Rebecca, où vous êtes-vous inspirée pour cette histoire ? Avez-vous déjà traité avec le bloc de l’écrivain?
Miller : Oui, oui, et c’est complètement terrifiant. Je veux dire, quand tu l’as vraiment, c’est comme être enfermé dans un cercueil.
Hathaway : Oh, non !
Miller : C’est comme ça. C’est horrible. Oh, quand vous avez l’habitude de vivre dans une sorte de jardin plein de petites fleurs qui poussent tout autour, et puis tout à coup les fleurs disparaissent, il n’y a rien.
Hathaway : Waouh.
Miller : C’est très terrifiant. L’un de mes moments préférés dans le film, c’est quand vous voyez Steven au piano pour la première fois, et il a l’air tellement perdu derrière ses lunettes, ce genre de regard terrifié sur son visage de ne pas pouvoir… comme il dit, « Je peux » pas entrer dedans. Tu sais, c’est comme si tu étais exclu, tu étais exclu du paradis.
Ce moment de révélation extatique que Patricia a à l’église.
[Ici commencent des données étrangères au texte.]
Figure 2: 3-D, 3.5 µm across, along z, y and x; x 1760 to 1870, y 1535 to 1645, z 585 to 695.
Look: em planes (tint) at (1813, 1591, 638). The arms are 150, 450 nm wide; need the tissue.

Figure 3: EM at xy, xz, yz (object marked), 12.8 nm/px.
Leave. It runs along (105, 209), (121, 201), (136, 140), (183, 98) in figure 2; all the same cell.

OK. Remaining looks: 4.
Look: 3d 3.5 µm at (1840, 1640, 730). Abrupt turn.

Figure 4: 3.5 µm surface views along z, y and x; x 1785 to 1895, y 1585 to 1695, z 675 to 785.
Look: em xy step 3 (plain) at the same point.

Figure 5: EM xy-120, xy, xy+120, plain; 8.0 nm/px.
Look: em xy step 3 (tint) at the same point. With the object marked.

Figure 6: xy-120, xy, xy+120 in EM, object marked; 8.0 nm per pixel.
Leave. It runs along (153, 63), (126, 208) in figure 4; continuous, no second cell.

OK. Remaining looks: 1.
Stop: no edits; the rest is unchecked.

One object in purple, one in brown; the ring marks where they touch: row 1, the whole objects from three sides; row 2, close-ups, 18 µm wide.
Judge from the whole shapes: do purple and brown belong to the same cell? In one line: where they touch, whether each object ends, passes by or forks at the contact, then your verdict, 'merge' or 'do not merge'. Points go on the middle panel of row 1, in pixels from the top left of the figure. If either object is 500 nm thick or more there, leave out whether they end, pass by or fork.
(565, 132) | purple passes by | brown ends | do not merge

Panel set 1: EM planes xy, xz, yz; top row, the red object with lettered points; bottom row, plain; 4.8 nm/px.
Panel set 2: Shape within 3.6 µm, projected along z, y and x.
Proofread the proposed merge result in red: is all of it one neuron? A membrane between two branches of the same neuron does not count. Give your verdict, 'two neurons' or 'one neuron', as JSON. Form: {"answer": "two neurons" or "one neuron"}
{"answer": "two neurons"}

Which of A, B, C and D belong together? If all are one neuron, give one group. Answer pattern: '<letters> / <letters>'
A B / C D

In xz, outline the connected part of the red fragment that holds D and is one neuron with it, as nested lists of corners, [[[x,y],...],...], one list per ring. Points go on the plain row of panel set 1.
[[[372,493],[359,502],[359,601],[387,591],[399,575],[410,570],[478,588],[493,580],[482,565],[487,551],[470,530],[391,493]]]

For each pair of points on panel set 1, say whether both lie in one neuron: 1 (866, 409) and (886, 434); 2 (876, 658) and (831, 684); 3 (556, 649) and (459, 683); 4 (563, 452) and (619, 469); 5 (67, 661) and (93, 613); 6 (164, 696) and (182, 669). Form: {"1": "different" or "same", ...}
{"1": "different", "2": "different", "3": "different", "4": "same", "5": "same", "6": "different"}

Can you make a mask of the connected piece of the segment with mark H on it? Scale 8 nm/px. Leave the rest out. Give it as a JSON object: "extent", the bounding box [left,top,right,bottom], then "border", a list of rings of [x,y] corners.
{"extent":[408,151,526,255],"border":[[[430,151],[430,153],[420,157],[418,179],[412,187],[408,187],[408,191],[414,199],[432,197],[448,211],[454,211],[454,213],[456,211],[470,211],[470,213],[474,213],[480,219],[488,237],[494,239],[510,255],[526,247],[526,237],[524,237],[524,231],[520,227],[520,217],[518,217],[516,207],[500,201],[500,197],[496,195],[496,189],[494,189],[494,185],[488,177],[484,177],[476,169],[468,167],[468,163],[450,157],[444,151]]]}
Où se situe-t-elle dans une société de plus en plus éloignée de la religion en général et de la relation entre une personne et Dieu et la religion ?
Hathaway: Eh bien, je pense que le film le dit quand elle va à l’église et qu’elle est la seule personne là-bas. Nous vivons dans une société de plus en plus laïque, et pourtant ce n’est pas comme si nos âmes étaient parties. Je pense que nous aspirons tous à notre connexion à quelque chose de plus grand que nous-mêmes. C’est très intéressant parce que nous parlons de santé mentale et de santé physique, mais nous ne parlons pas souvent de notre santé spirituelle. C’est là où Patricia, c’est un peu là où elle se trouve dans le monde moderne, un peu une pionnière dans le sens où elle lui permet d’en faire une possibilité, et elle s’y dirige avec audace.
Miller : C’est radical.
Hathaway : Ouais. Il y a, il y a une tendance radicale à l’intérieur d’elle, et peut-être que c’est radical d’une manière qui, il y a cent ans, aurait été très traditionnelle, mais je suppose que c’est la vie. Les temps ont changé !
Rebecca, vous vous êtes appuyée de temps en temps sur le format de la boîte à piliers dans le film. Qu’est ce que cela signifie? Le cadre semble presque étouffer les personnages, mais en même temps, il les oblige à rester plus proches les uns des autres.
Miller : Ouais. Eh bien, l’intérieur d’un remorqueur est si petit qu’il y a un désir naturel d’avoir un format plus carré. Honnêtement, cela fait partie de ce qui se passait. Il y a aussi le sentiment que ces deux personnages sont très intimes ensemble, Steven et Katrina. Il y a ce sentiment de genre, que le personnage de Peter ne peut pas s’éloigner de cela dans l’intimité, avec laquelle il est si mal à l’aise. Quand vous entrez dans les opéras, vous voulez ce genre de sensation de respiration sur écran large, et je me suis juste dit: « Eh bien, coupons-les ensemble. » Je pense qu’une partie du film parle du pouvoir de l’imagination, n’est-ce pas ? Je voulais honorer le public que son imagination pourrait se développer pour simplement comprendre et digérer le fait qu’il y avait deux rapports d’aspect différents dans le film. Je pense que les gens en sont capables.